**What this task involves**
Within the records, find every line that includes the word "وتربوية" and copy it.

* * * * * * *

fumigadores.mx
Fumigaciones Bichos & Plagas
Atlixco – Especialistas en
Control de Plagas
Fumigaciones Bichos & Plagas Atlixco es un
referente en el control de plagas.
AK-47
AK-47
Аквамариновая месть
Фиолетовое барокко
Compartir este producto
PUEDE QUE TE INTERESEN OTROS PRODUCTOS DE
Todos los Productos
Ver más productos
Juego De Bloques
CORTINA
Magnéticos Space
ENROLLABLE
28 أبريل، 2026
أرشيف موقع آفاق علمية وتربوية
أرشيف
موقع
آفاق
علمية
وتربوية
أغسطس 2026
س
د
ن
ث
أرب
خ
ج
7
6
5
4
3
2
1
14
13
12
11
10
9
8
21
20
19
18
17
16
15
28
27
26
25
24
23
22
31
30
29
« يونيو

* * * * * * *

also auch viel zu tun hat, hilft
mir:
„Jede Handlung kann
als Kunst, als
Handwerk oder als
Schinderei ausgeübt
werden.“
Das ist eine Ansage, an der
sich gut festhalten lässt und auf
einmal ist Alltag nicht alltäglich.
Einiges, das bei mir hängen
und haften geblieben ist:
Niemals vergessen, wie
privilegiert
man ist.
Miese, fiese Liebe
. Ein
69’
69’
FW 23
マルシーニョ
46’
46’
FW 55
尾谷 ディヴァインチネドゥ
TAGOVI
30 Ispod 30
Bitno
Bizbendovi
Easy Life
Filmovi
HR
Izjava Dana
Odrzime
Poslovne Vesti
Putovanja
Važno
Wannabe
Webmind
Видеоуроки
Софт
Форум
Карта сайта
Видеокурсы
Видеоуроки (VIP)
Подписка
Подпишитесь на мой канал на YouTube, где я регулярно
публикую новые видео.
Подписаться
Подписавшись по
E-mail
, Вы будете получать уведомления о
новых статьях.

* * * * * * *

**Reply to the exercise**
أرشيف موقع آفاق علمية وتربوية
وتربوية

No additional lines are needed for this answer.